Poppers are particularly well suited to largemouth bass because these fish frequently feed at the surface and hunt by sound as well as by sight. Designed to represent any potential food item—from a fish to a frog, from a snake to a salamander—bass bugs are generally cast to structure that may be harboring large fish and are presented with as much splash as possible to attract attention.

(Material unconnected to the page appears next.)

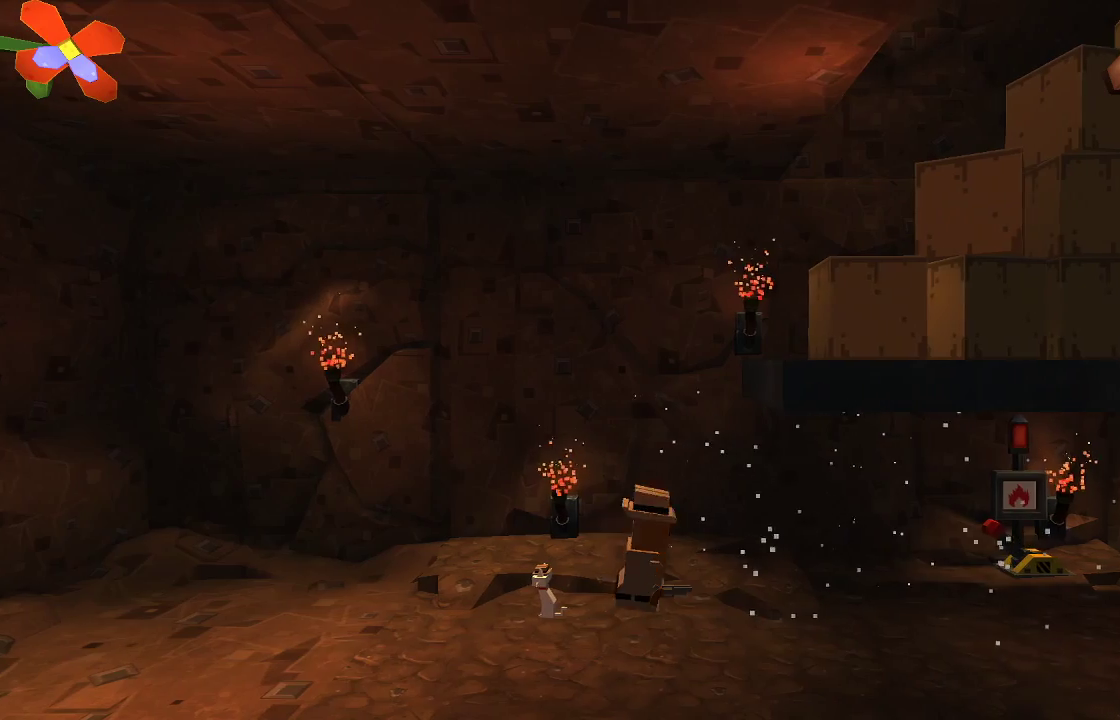
{"buttons": ["R2"], "left_stick": "right", "right_stick": "right", "events": [[233, "right_stick", "right"], [333, "R2", "down"]]}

The fly is often left to rest for a few seconds while the ripples die away and then given a series of short, sharp strips, causing a noisy commotion on the surface as the water is thrown up by the face of the popper. Takes are typically explosive, which explains why the sport has such a following.

The size of the popper needs to be tailored to the fish (smaller bugs for smallmouth bass, for example), to the water conditions (larger poppers in rough water in order to make plenty of noise) and to the feeding style of the fish (larger poppers are more successful with more voracious fish).

Bass bugs will also take pike and, in suitable sizes, peacock bass in the Amazon, freshwater dorado and South African yellowfish, as well as saltwater species such as striped bass, yellowtail kingfish and barramundi.